Le Corse s’est imposé comme un personnage incontournable dans le paysage footballistique français depuis les années 1990. Ce qui l’a mené à deux titres de champion de France de Ligue 2, avec Saint-Étienne (2004) et Metz (2019), une Coupe Intertoto avec Bastia (1997), et quatre finales de Coupe de la Ligue. Bastia (1995), Nice (2006), Rennes (2013) et Lille (2016) ont tous été au Stade de France grâce à lui. Antonetti affiche 603 matchs de Ligue 1 au compteur. Devant lui, seuls Guy Roux (895 rencontres), Kader Firoud (782), Albert Batteux (658), José Arribas (654) et Claude Puel (652). « Je suis content de mon parcours et je suis content d’avoir duré.

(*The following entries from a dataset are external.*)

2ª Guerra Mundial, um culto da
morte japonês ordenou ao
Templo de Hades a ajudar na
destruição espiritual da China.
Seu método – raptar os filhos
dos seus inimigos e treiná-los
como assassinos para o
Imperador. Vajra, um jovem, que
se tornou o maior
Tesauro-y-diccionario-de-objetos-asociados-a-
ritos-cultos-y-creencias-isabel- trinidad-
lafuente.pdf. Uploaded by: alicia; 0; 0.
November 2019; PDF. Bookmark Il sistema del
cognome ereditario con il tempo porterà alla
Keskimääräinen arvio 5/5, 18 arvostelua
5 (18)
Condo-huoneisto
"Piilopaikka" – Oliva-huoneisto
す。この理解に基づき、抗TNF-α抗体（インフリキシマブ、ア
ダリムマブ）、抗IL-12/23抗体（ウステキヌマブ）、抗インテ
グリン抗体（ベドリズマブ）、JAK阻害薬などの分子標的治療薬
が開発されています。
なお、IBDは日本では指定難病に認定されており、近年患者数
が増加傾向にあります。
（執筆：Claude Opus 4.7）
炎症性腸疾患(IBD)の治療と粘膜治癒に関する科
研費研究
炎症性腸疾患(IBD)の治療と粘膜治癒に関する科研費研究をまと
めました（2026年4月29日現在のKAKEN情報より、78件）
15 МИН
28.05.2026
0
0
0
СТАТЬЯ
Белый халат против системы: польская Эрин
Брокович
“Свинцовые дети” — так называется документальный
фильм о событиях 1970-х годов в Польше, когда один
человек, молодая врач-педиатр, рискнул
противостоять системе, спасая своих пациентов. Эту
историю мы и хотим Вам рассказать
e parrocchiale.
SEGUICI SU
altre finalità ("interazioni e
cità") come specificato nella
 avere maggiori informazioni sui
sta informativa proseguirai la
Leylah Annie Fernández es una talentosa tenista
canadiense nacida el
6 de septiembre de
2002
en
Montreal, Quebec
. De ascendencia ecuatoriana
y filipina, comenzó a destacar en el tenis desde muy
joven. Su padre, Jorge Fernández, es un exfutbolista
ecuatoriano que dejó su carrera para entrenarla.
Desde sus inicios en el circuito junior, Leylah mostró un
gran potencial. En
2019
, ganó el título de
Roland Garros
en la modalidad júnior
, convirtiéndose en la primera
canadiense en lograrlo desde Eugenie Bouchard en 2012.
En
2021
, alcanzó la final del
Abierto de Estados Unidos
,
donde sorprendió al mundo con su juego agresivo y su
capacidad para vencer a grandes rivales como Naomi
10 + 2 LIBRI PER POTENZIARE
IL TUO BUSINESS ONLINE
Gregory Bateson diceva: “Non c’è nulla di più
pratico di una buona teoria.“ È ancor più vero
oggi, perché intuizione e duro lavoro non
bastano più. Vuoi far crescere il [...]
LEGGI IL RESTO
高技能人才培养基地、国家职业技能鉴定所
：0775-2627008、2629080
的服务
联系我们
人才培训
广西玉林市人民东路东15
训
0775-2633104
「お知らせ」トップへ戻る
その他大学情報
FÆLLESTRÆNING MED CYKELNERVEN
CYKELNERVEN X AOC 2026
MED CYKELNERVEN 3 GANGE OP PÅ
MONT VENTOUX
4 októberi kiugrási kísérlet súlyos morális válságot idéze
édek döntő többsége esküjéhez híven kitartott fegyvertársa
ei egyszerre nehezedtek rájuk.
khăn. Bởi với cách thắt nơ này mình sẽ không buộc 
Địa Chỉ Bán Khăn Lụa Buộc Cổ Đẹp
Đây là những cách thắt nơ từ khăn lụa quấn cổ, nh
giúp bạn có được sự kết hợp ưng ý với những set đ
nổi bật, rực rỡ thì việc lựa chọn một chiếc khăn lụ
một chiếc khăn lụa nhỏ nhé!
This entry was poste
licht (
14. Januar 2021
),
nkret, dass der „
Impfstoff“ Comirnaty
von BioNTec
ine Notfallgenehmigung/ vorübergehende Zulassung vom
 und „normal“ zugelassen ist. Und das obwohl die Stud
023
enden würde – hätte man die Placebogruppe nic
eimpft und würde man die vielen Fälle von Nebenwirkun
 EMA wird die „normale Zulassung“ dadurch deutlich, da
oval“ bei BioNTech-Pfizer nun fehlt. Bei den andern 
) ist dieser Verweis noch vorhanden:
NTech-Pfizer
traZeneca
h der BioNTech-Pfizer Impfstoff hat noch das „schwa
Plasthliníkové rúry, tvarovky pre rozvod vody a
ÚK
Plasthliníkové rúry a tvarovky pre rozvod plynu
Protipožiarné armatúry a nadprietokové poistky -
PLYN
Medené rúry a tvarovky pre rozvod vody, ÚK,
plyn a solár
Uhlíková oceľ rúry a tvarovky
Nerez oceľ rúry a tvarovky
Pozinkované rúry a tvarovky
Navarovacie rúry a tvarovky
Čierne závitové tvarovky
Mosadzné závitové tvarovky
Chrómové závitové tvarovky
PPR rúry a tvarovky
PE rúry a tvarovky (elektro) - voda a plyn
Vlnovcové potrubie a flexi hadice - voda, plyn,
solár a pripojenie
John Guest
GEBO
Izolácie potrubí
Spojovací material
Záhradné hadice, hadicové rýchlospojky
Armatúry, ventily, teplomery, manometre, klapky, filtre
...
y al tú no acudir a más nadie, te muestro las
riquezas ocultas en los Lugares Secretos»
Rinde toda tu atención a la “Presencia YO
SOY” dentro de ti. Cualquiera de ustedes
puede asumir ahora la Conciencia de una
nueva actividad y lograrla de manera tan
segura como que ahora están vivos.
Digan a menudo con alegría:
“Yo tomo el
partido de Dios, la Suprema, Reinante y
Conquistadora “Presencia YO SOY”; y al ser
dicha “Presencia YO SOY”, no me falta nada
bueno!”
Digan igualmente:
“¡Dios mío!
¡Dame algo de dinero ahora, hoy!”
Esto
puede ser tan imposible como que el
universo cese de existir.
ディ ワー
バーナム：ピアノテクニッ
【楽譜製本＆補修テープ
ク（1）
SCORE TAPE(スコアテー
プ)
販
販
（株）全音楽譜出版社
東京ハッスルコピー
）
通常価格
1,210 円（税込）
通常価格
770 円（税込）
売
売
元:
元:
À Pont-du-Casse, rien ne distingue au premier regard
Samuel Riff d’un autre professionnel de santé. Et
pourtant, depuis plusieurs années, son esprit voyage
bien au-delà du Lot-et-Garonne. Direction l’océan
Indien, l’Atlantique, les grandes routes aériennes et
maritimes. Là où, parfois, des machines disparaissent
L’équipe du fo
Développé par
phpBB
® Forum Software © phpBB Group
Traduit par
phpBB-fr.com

Ce n’est pas simple dans ce métier-là, confiait-il récemment à Europe 1. Je dois avoir quelques qualités pour avoir duré aussi longtemps. » Et du caractère. Parfois trop, mais on ne refera pas Anto’. Il ne sera jamais BCBG, et alors ? Il faut de temps en temps taper dans la fourmilière, et le Corse n’hésite pas à le faire. Ça ne plaît pas forcément à tout le monde. Mais si l’on parle autant de la Ligue des talents, c’est aussi en partie pour les hommes qui la font vivre depuis le banc.